(PROBLEM TO SOLVE):
Give the number of lines in the data below containing the word "down", with no other text.
*** DATA EXTRACT
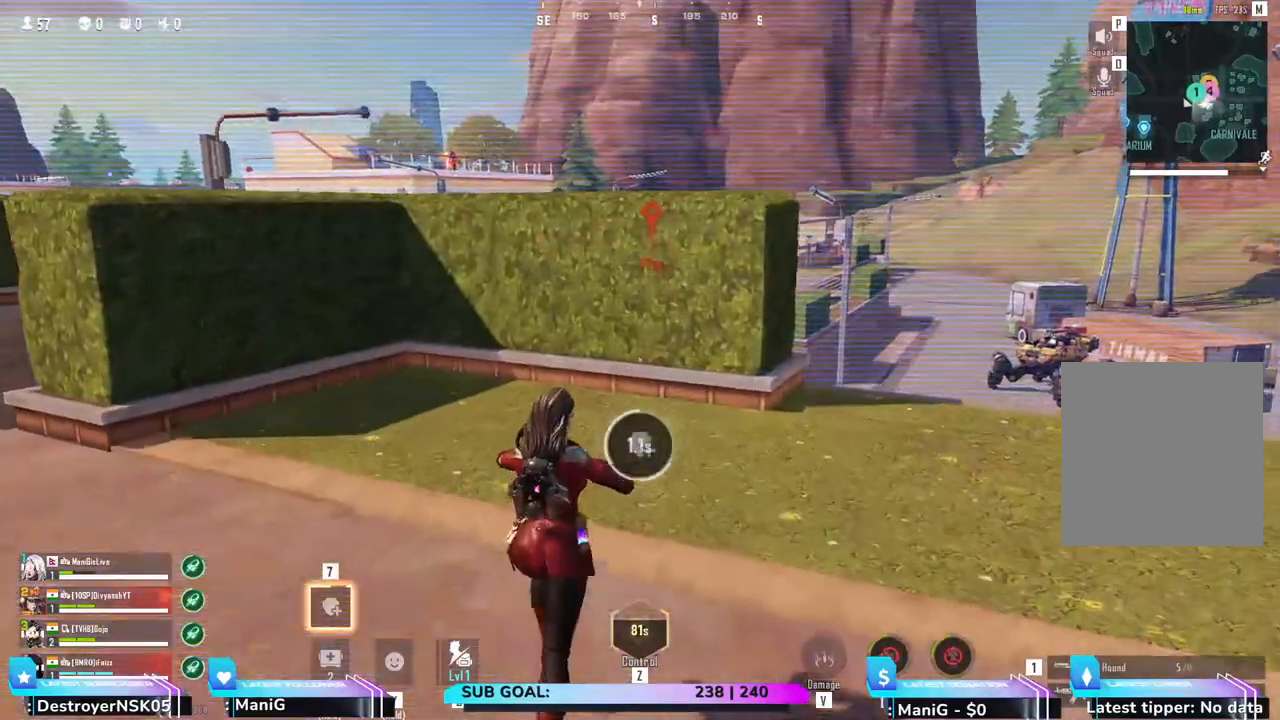
{"keys": ["a", "shift", "w"], "mouse": [], "events": [[117, "a", "down"]]}
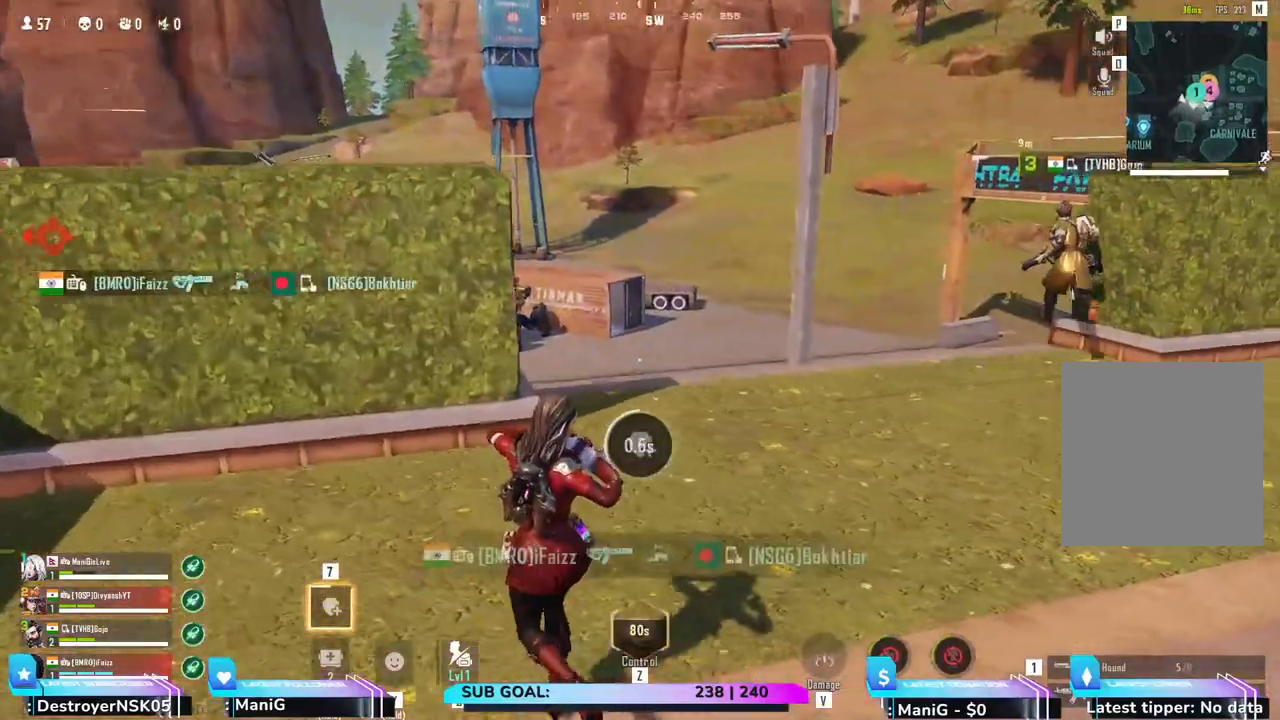
{"keys": [], "mouse": [], "events": [[333, "a", "up"], [433, "w", "up"], [483, "shift", "up"]]}
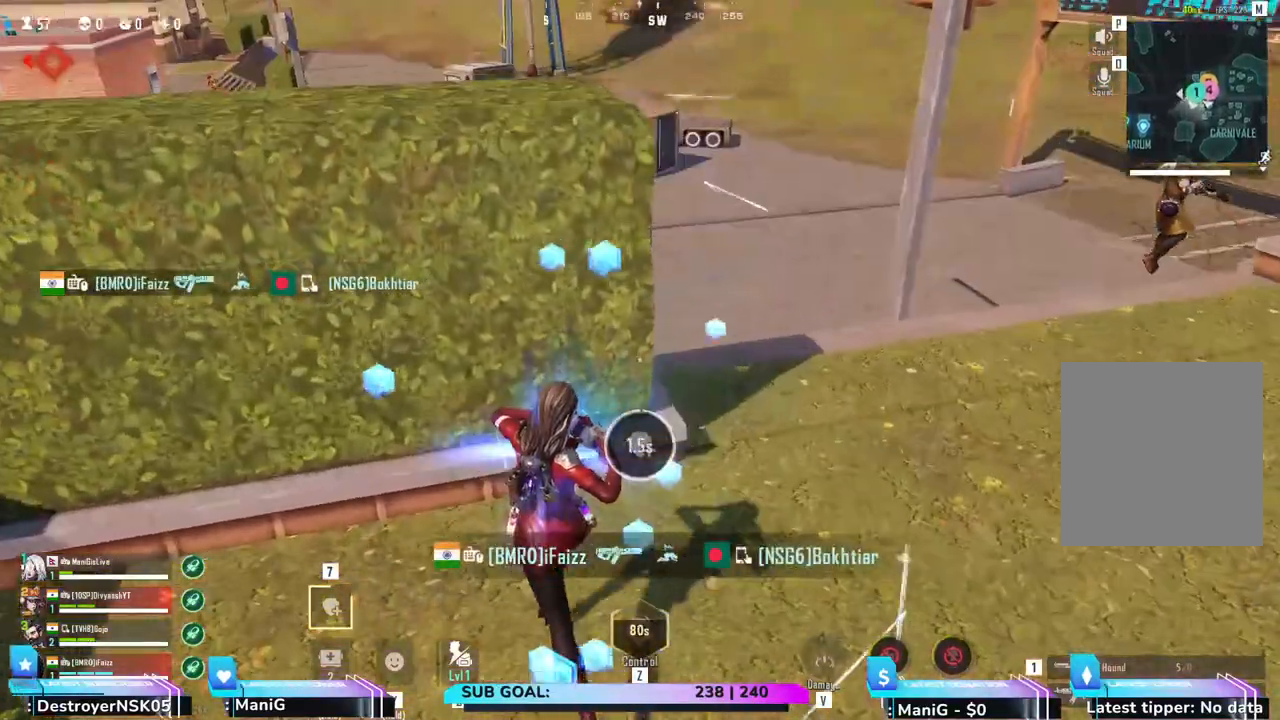
{"keys": ["a"], "mouse": [], "events": [[300, "a", "down"], [317, "shift", "down"], [367, "shift", "up"]]}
******
(EXERCISE RESPONSE):
2